Supplied records: Begin

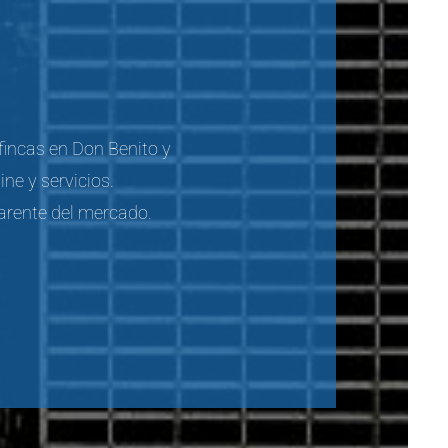
fincas en Don Benito y
ne y servicios.
arente del mercado.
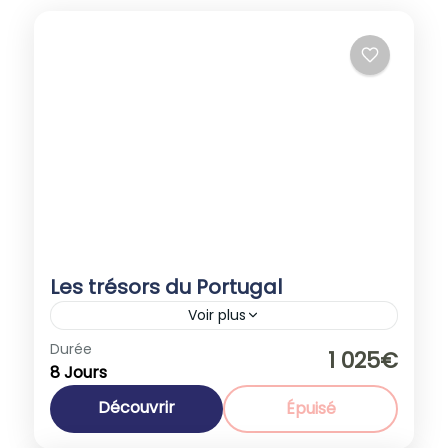
Les trésors du Portugal
Voir plus
Durée
Promotions
1 025€
8 Jours
Europe
,
Portugal
1-40 People
Découvrir
Épuisé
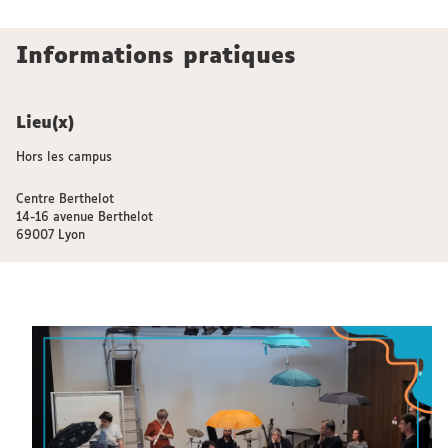
Informations pratiques
Lieu(x)
Hors les campus
Centre Berthelot
14-16 avenue Berthelot
69007 Lyon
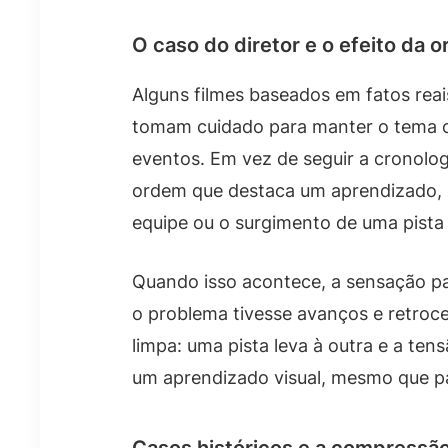
O caso do diretor e o efeito da 
Alguns filmes baseados em fatos rea
tomam cuidado para manter o tema 
eventos. Em vez de seguir a cronolog
ordem que destaca um aprendizado,
equipe ou o surgimento de uma pista 
Quando isso acontece, a sensação pa
o problema tivesse avanços e retroc
limpa: uma pista leva à outra e a ten
um aprendizado visual, mesmo que pa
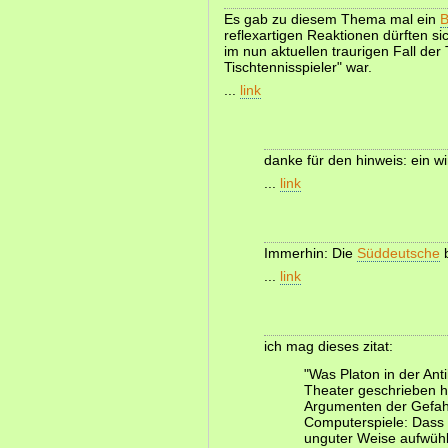
Es gab zu diesem Thema mal ein
B
reflexartigen Reaktionen dürften si
im nun aktuellen traurigen Fall der T
Tischtennisspieler" war.
...
link
danke für den hinweis: ein wi
...
link
Immerhin: Die
Süddeutsche
b
...
link
ich mag dieses zitat:
"Was Platon in der Ant
Theater geschrieben ha
Argumenten der Gefah
Computerspiele: Dass 
unguter Weise aufwühl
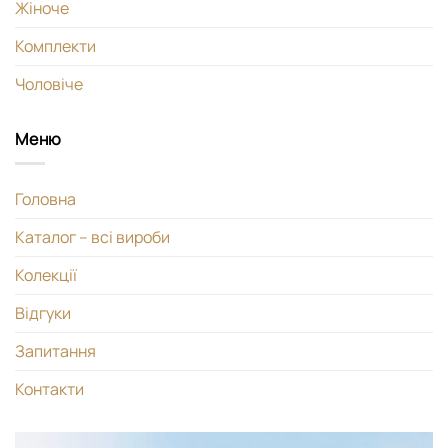
Жіноче
Комплекти
Чоловіче
Меню
Головна
Каталог – всі вироби
Колекції
Відгуки
Запитання
Контакти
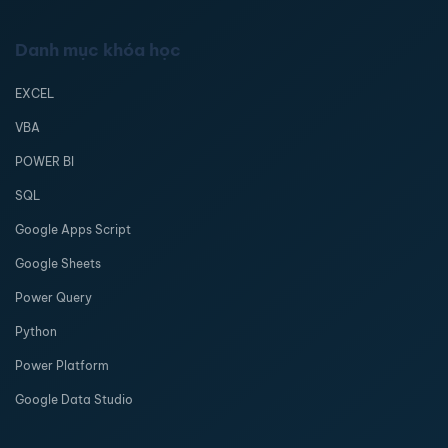
Danh mục khóa học
EXCEL
VBA
POWER BI
SQL
Google Apps Script
Google Sheets
Power Query
Python
Power Platform
Google Data Studio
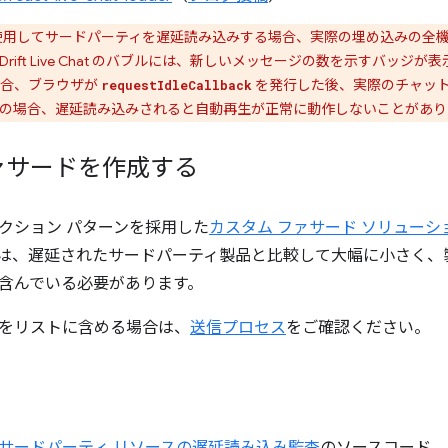
使用してサードパーティを遅延読み込みする場合、実際の埋め込みの全
rift Live Chat のバブルには、新しいメッセージの数を示すバッ
場合、ブラウザが
を発行した後、実際のチャット
requestIdleCallback
の場合、遅延読み込みされると自動再生が正常に動作しないことがあり
ァサードを作成する
クション パターンを採用した
カスタム ファサード ソリューシ
は、遅延されたサードパーティ製品と比較して大幅に小さく、
含んでいる必要があります。
をリストに含める場合は、
送信プロセス
をご確認ください。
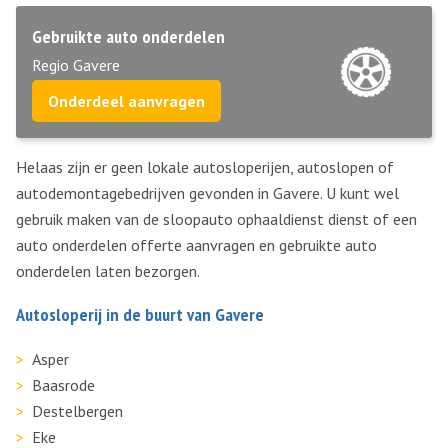
Gebruikte auto onderdelen
Regio Gavere
Onderdeel aanvragen
Helaas zijn er geen lokale autosloperijen, autoslopen of
autodemontagebedrijven gevonden in Gavere. U kunt wel
gebruik maken van de sloopauto ophaaldienst dienst of een
auto onderdelen offerte aanvragen en gebruikte auto
onderdelen laten bezorgen.
Autosloperij in de buurt van Gavere
Asper
Baasrode
Destelbergen
Eke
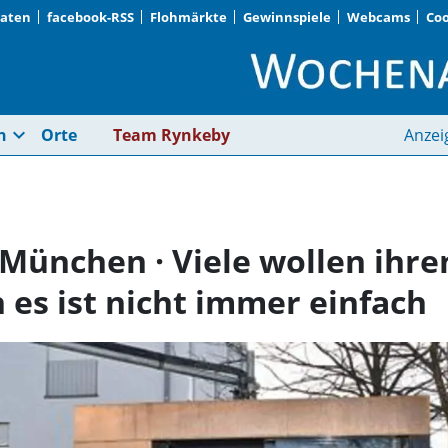
Daten
facebook-RSS
Flohmärkte
Gewinnspiele
Webcams
Coo
München/Landkreis Mü
expand_more
n
Orte
Team Rynkeby
Anzei
ünchen · Viele wollen ihre
es ist nicht immer einfach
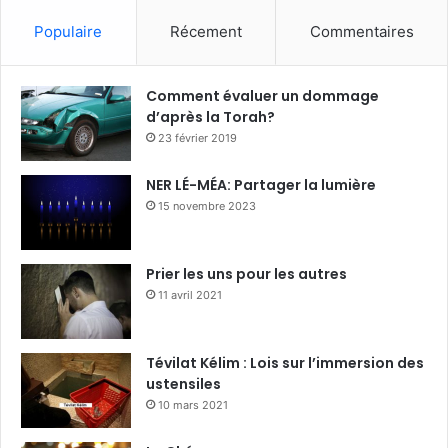
Populaire
Récement
Commentaires
Comment évaluer un dommage
d’après la Torah?
23 février 2019
NER LÉ-MÉA: Partager la lumière
15 novembre 2023
Prier les uns pour les autres
11 avril 2021
Tévilat Kélim : Lois sur l’immersion des
ustensiles
10 mars 2021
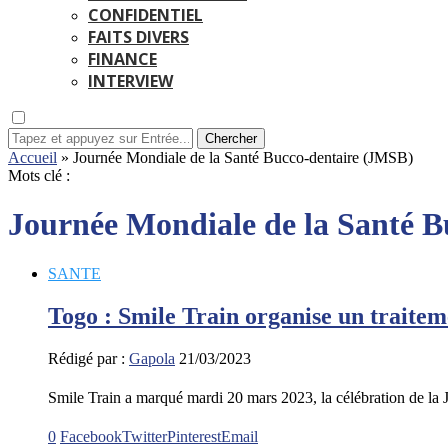
CONFIDENTIEL
FAITS DIVERS
FINANCE
INTERVIEW
Chercher
Accueil
»
Journée Mondiale de la Santé Bucco-dentaire (JMSB)
Mots clé :
Journée Mondiale de la Santé 
SANTE
Togo : Smile Train organise un traiteme
Rédigé par :
Gapola
21/03/2023
Smile Train a marqué mardi 20 mars 2023, la célébration de l
0
Facebook
Twitter
Pinterest
Email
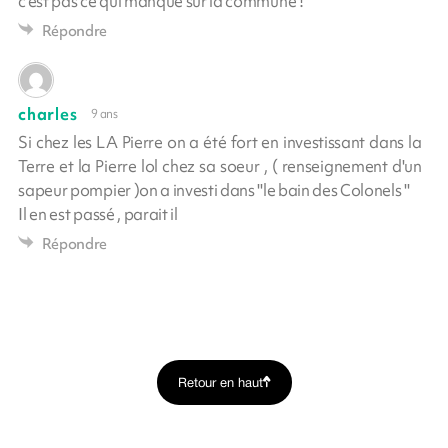
c'est pas ce qui manque sur la commune !
Répondre
charles
9 ans
Si chez les LA Pierre on a été fort en investissant dans la
Terre et la Pierre lol chez sa soeur , ( renseignement d'un
sapeur pompier )on a investi dans ''le bain des Colonels ''
Il en est passé , parait il
Répondre
Retour en haut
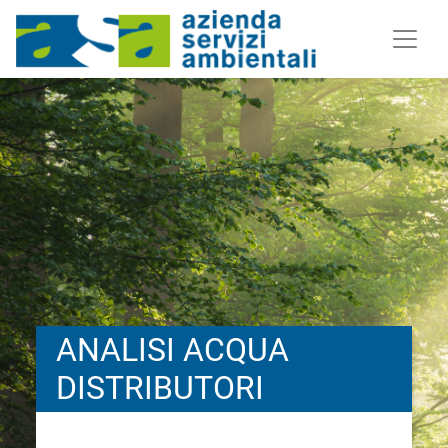
ANALISI ACQUA
DISTRIBUTORI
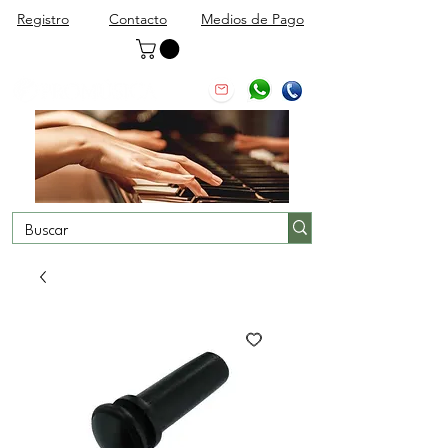
Registro
Contacto
Medios de Pago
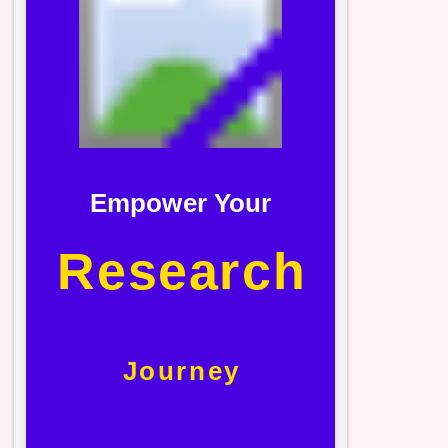
Empower Your
Research
Journey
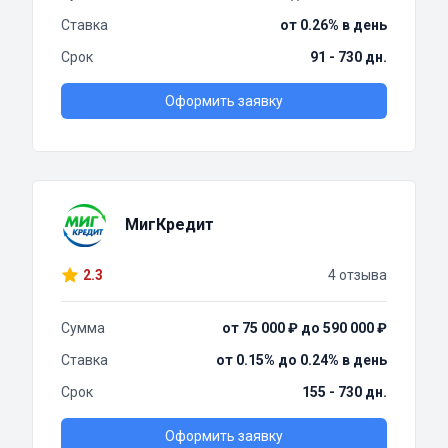
Ставка
от 0.26% в день
Срок
91 - 730 дн.
Оформить заявку
МигКредит
2.3
4 отзыва
Сумма
от 75 000 ₽ до 590 000 ₽
Ставка
от 0.15% до 0.24% в день
Срок
155 - 730 дн.
Оформить заявку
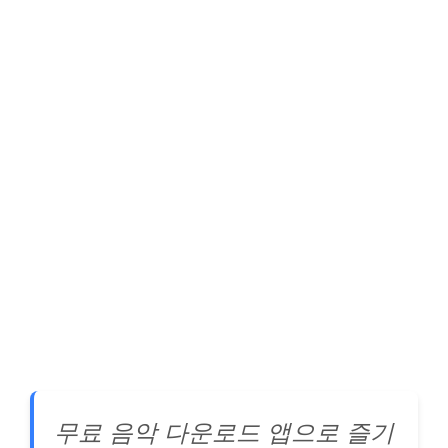
무료 음악 다운로드 앱으로 즐기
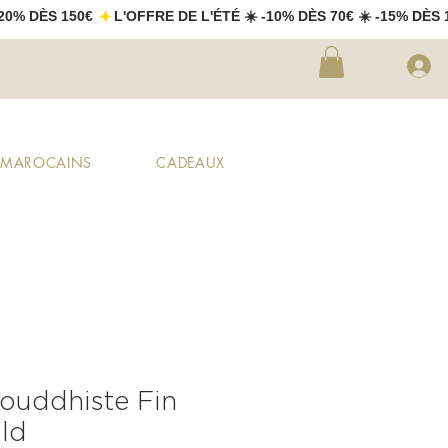
X MAROCAINS
CADEAUX
Bouddhiste Fin
ld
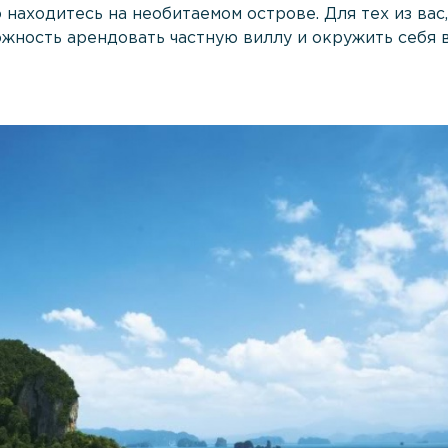
 находитесь на необитаемом острове. Для тех из вас,
ожность арендовать частную виллу и окружить себя 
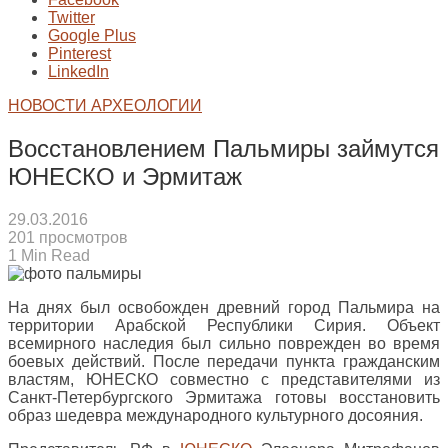
Twitter
Google Plus
Pinterest
LinkedIn
НОВОСТИ АРХЕОЛОГИИ
Восстановлением Пальмиры займутся
ЮНЕСКО и Эрмитаж
29.03.2016
201 просмотров
1 Min Read
На днях был освобожден древний город Пальмира на
территории Арабской Республики Сирия. Объект
всемирного наследия был сильно поврежден во время
боевых действий. После передачи пункта гражданским
властям, ЮНЕСКО совместно с представителями из
Санкт-Петербургского Эрмитажа готовы восстановить
образ шедевра международного культурного досояния.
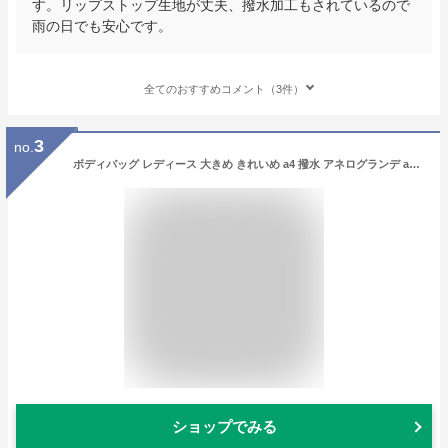
す。リップストップ生地が丈夫、撥水加工もされているので
雨の日でも安心です。
全てのおすすめコメント（3件）
3
no.
ボディバッグ レディース 大きめ きれいめ a4 撥水 アネログランデ anello キッズ 中学生 大容量 ブランド スポーツ ワンショルダーバッグ 通勤 自転車
ショップでみる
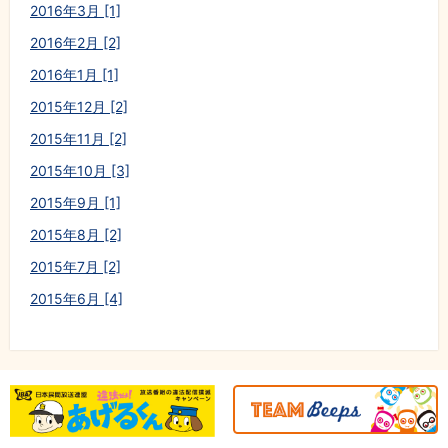
2016年3月 [1]
2016年2月 [2]
2016年1月 [1]
2015年12月 [2]
2015年11月 [2]
2015年10月 [3]
2015年9月 [1]
2015年8月 [2]
2015年7月 [2]
2015年6月 [4]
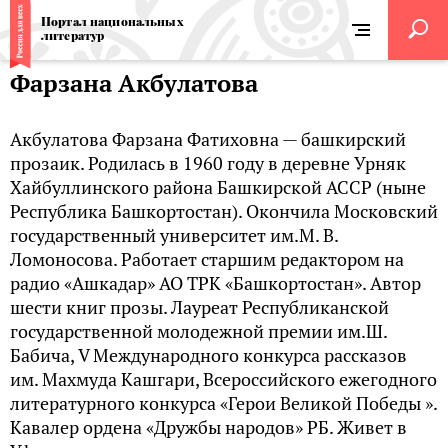
Портал национальных
литератур
Фарзана Акбулатова
Акбулатова Фарзана Фатиховна — башкирский
прозаик. Родилась в 1960 году в деревне Урняк
Хайбуллинского района Башкирской АССР (ныне
Республика Башкортостан). Окончила Московский
государственный университет им.М. В.
Ломоносова. Работает старшим редактором на
радио «Ашкадар» АО ТРК «Башкортостан». Автор
шести книг прозы. Лауреат Республиканской
государственной молодежной премии им.Ш.
Бабича, V Международного конкурса рассказов
им. Махмуда Кашгари, Всероссийского ежегодного
литературного конкурса «Герои Великой Победы ».
Кавалер ордена «Дружбы народов» РБ. Живет в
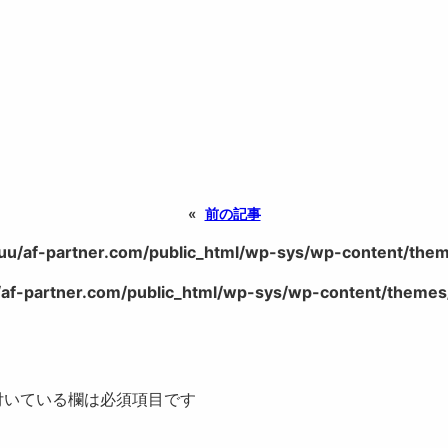
«
前の記事
uu/af-partner.com/public_html/wp-sys/wp-content/theme
af-partner.com/public_html/wp-sys/wp-content/themes/
いている欄は必須項目です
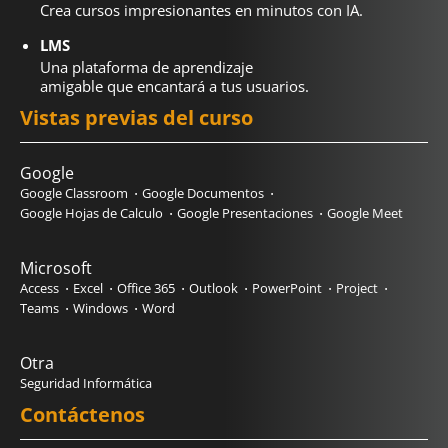
Crea cursos impresionantes en minutos con IA.
LMS
Una plataforma de aprendizaje
amigable que encantará a tus usuarios.
Vistas previas del curso
Google
Google Classroom
Google Documentos
Google Hojas de Calculo
Google Presentaciones
Google Meet
Microsoft
Access
Excel
Office 365
Outlook
PowerPoint
Project
Teams
Windows
Word
Otra
Seguridad Informática
Contáctenos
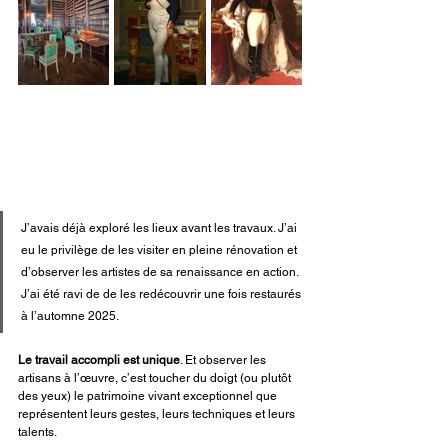
J’avais déjà exploré les lieux avant les travaux. J’ai 
eu le privilège de les visiter en pleine rénovation et 
d’observer les artistes de sa renaissance en action. 
J’ai été ravi de de les redécouvrir une fois restaurés 
à l’automne 2025.
Le travail accompli est unique
. Et observer les 
artisans à l’œuvre, c’est toucher du doigt (ou plutôt 
des yeux) le patrimoine vivant exceptionnel que 
représentent leurs gestes, leurs techniques et leurs 
talents.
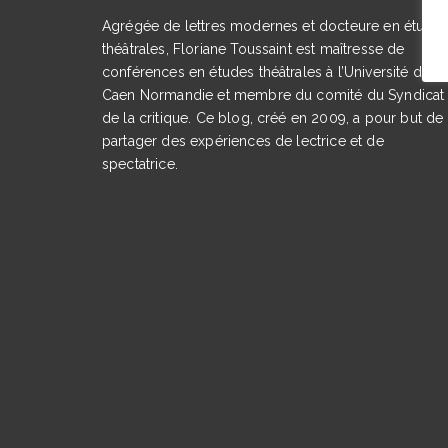
Agrégée de lettres modernes et docteure en étude
théâtrales, Floriane Toussaint est maîtresse de
conférences en études théâtrales à l’Université de
Caen Normandie et membre du comité du Syndicat
de la critique. Ce blog, créé en 2009, a pour but de
partager des expériences de lectrice et de
spectatrice.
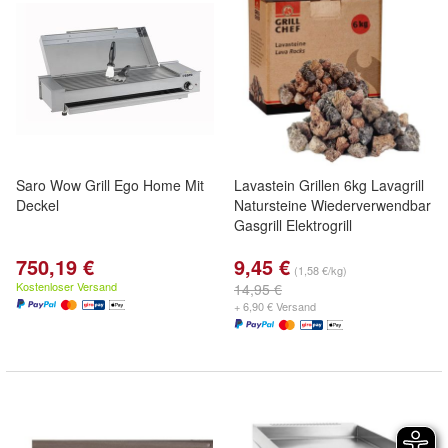
Saro Wow Grill Ego Home Mit
Lavastein Grillen 6kg Lavagrill
Deckel
Natursteine Wiederverwendbar
Gasgrill Elektrogrill
750,19 €
9,45 €
(1,58 €/kg)
Kostenloser Versand
14,95 €
+ 6,90 € Versand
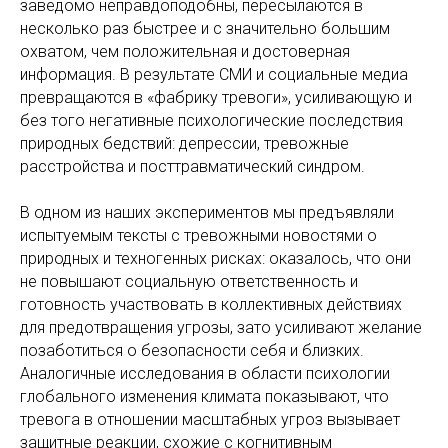
заведомо неправдоподобны, пересылаются в
несколько раз быстрее и с значительно большим
охватом, чем положительная и достоверная
информация. В результате СМИ и социальные медиа
превращаются в «фабрику тревоги», усиливающую и
без того негативные психологические последствия
природных бедствий: депрессии, тревожные
расстройства и посттравматический синдром.
В одном из наших экспериментов мы предъявляли
испытуемым тексты с тревожными новостями о
природных и техногенных рисках: оказалось, что они
не повышают социальную ответственность и
готовность участвовать в коллективных действиях
для предотвращения угрозы, зато усиливают желание
позаботиться о безопасности себя и близких.
Аналогичные исследования в области психологии
глобального изменения климата показывают, что
тревога в отношении масштабных угроз вызывает
защитные реакции, схожие с когнитивным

Supplied records: End

* Prompt
Copy out the data from the line containing "c'est pas ce qui manque sur la commune !" to the line containing "ожность арендовать частную", including both of those lines, and leave out the picture markers.

* Result of the exercise
c'est pas ce qui manque sur la commune !
Répondre
charles
9 ans
Si chez les LA Pierre on a été fort en investissant dans la
Terre et la Pierre lol chez sa soeur , ( renseignement d'un
sapeur pompier )on a investi dans ''le bain des Colonels ''
Il en est passé , parait il
Répondre
Retour en haut
ANALISI ACQUA
DISTRIBUTORI
Registro
Contacto
Medios de Pago
Empower Your
Research
Journey
Ставка
от 0.26% в день
Срок
91 - 730 дн.
Оформить заявку
МигКредит
2.3
4 отзыва
Сумма
от 75 000 ₽ до 590 000 ₽
Ставка
от 0.15% до 0.24% в день
Срок
155 - 730 дн.
Оформить заявку
무료 음악 다운로드 앱으로 즐기
X MAROCAINS
CADEAUX
Bouddhiste Fin
ld
 находитесь на необитаемом острове. Для тех из вас,
ожность арендовать частную виллу и окружить себя 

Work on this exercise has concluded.